### Required work
In the copy, leave out the pictures and repeat all records exactly.

### Extracted records
◇ ◇ ◇ ◇

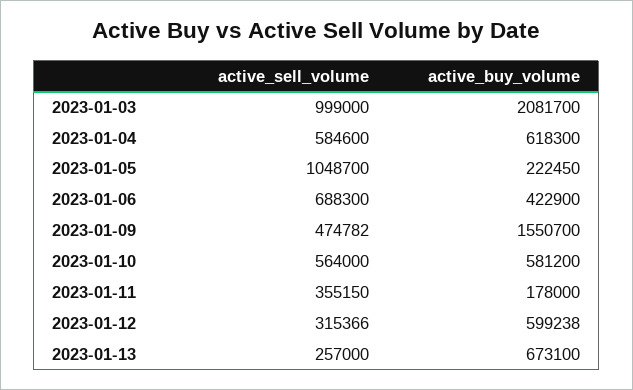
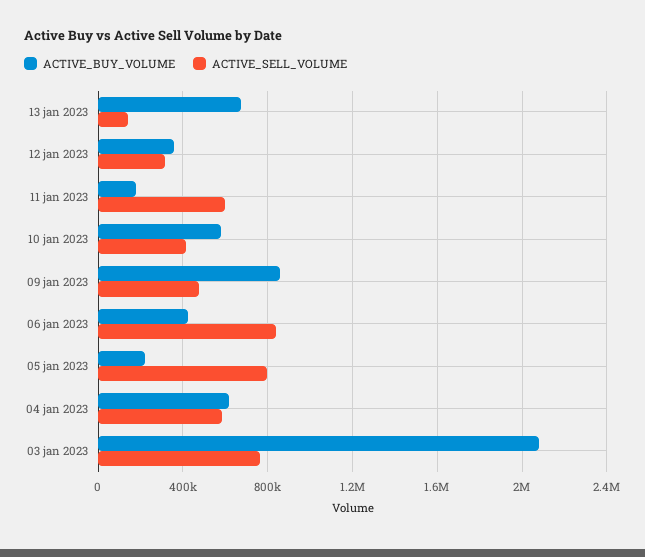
active_sell_volume, 2023-01-03: 999000 -> 750000
active_sell_volume, 2023-01-05: 1048700 -> 800000
active_sell_volume, 2023-01-06: 688300 -> 850000
active_buy_volume, 2023-01-09: 1550700 -> 850000
active_sell_volume, 2023-01-10: 564000 -> 400000
active_sell_volume, 2023-01-11: 355150 -> 600000
active_buy_volume, 2023-01-12: 599238 -> 350000
active_sell_volume, 2023-01-13: 257000 -> 150000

◇ ◇ ◇ ◇

### Answer for the task
active_sell_volume, 2023-01-03: 999000 -> 750000
active_sell_volume, 2023-01-05: 1048700 -> 800000
active_sell_volume, 2023-01-06: 688300 -> 850000
active_buy_volume, 2023-01-09: 1550700 -> 850000
active_sell_volume, 2023-01-10: 564000 -> 400000
active_sell_volume, 2023-01-11: 355150 -> 600000
active_buy_volume, 2023-01-12: 599238 -> 350000
active_sell_volume, 2023-01-13: 257000 -> 150000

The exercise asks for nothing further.